Under the Biden administration, there have been no such confirmations of U.S. strikes in Yemen. However, there have been multiple reports alleging U.S. strikes in Yemen during the Biden administration. Attributing such strikes to the United States is difficult given the challenges of reporting from Yemen and the wide array of belligerents with air capabilities active in Yemen’s skies. For example, New America’s data tracking the U.S. drone war in Yemen recorded a pair of alleged U.S. strikes in Yemen in November 2021. CENTCOM denied conducting the strikes, and while they could have been covert and conducted by another part of the U.S. government, multiple other sources suggest they were carried out by the Saudi-led coalition.

Airwars, which uses a broader set of inclusion criteria than New America, drawing heavily upon social media and the local Arabic-language press, has recorded multiple other alleged U.S. strikes under the Biden administration. These include an alleged November 30, 2022 strike, February 2022 strike, December 2021 strike, and an alleged March 2021 strike (which illustrating the attribution challenge, Airwars notes may have been a Houthi ballistic missile strike rather than a U.S. strike). Notably all of the above cases reportedly occurred within the governorate of Marib, and thus might potentially be parts of a larger campaign of strikes or a hunt for particular AQAP leadership figures.
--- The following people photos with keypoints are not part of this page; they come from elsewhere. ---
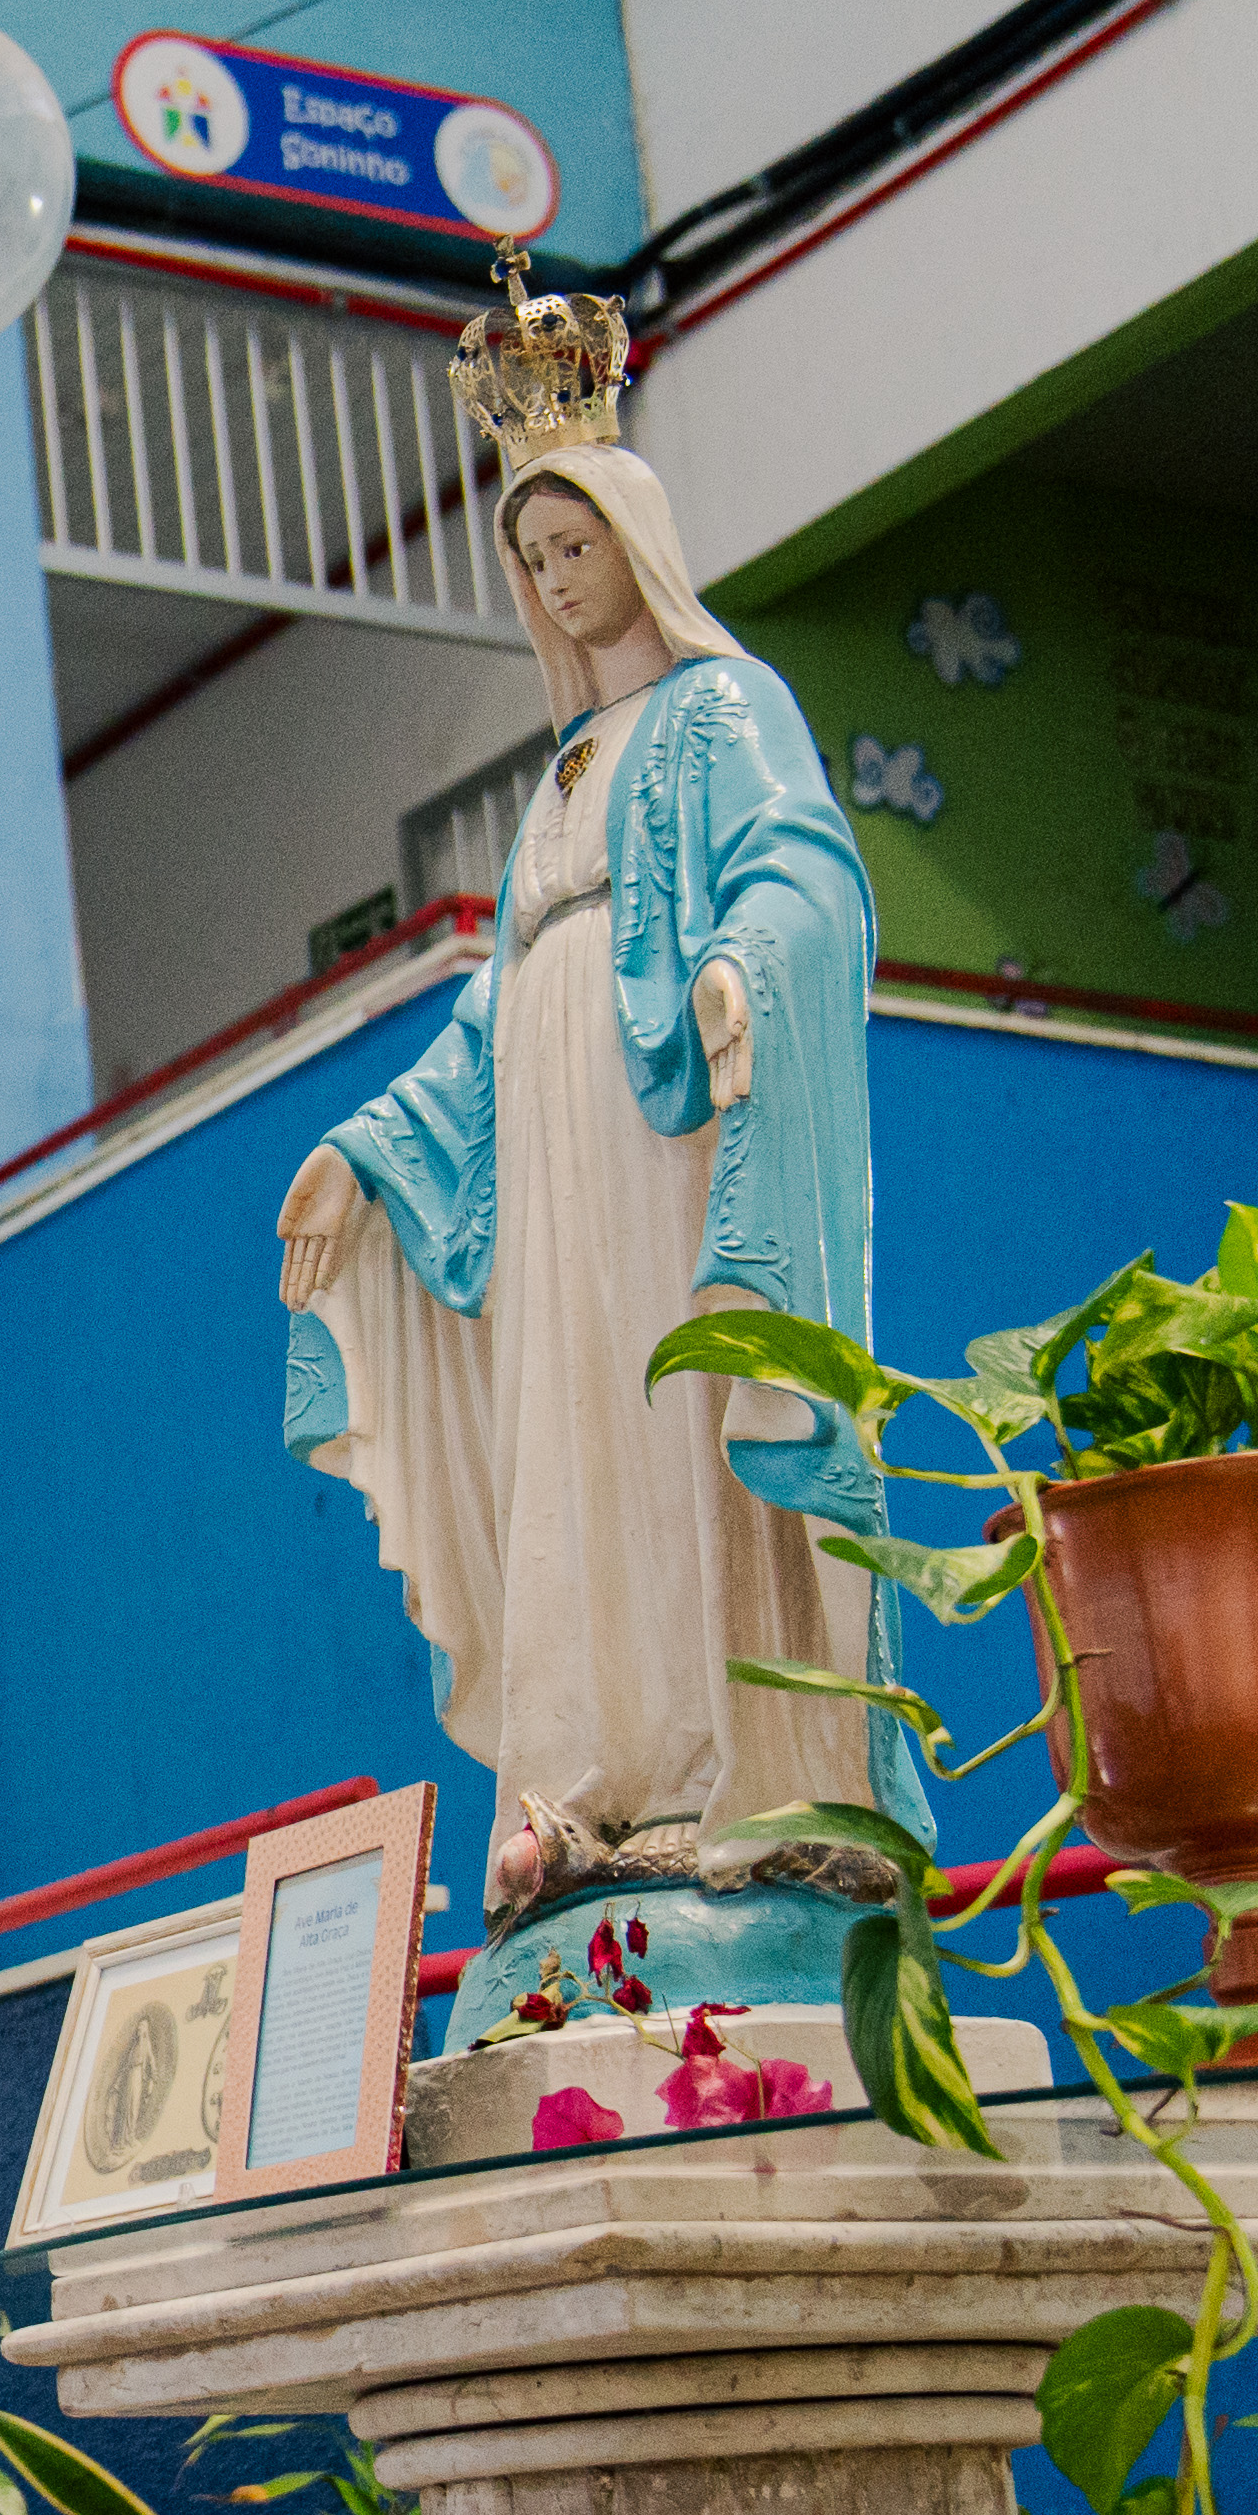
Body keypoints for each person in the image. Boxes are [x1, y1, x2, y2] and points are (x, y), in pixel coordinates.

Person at [273, 356, 920, 1934]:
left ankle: (735, 1763)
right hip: (555, 1149)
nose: (560, 585)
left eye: (579, 550)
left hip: (672, 1124)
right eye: (535, 564)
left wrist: (741, 971)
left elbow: (806, 876)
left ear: (638, 548)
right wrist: (370, 1149)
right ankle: (601, 1779)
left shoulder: (723, 706)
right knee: (573, 1436)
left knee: (683, 1413)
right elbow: (496, 1009)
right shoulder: (558, 777)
The possibility that the U.S. is conducting an ongoing covert campaign of drone strikes in Yemen should be concerning. The escalation of the drone war in Yemen in late 2009 was characterized by an official U.S. silence regarding covert strikes. That state of affairs, as I have written elsewhere, produced a confusing and ill-defined jumble of strategic objectives – contributing to the war’s having an endless character.

Similar questions arise today. Did recent alleged strikes target specific individuals who posed an imminent threat to the United States? Or were they meant to protect or support Emirati-backed forces (or others) engaged in operations against AQAP? Were the strikes meant to degrade AQAP’s overall capabilities and if so to what level? Perhaps they were meant to contribute to AQAP’s defeat – an objective that has been downplayed by the administration although the objective of defeating terrorist groups continues to be cited in other contexts.

Alternatively, perhaps the U.S. did not conduct the pair of recent strikes or any of the other alleged strikes under Biden. Yet if that is the case, it is concerning that the government is not able to credibly and quickly deny reports of U.S. strikes because it clings to its authority to conduct such strikes – even in secret - and lacks a unified system for denying strikes that it did not carry out. As a result, it is left to those tracking the wars to try and piece together various statements from different components of the government – some of which simply refuse to comment. For both strategic and moral reasons, the United States needs a vast expansion of transparency on its drone wars (including their covert side). The latest reports from Yemen starkly emphasize the urgency of that effort.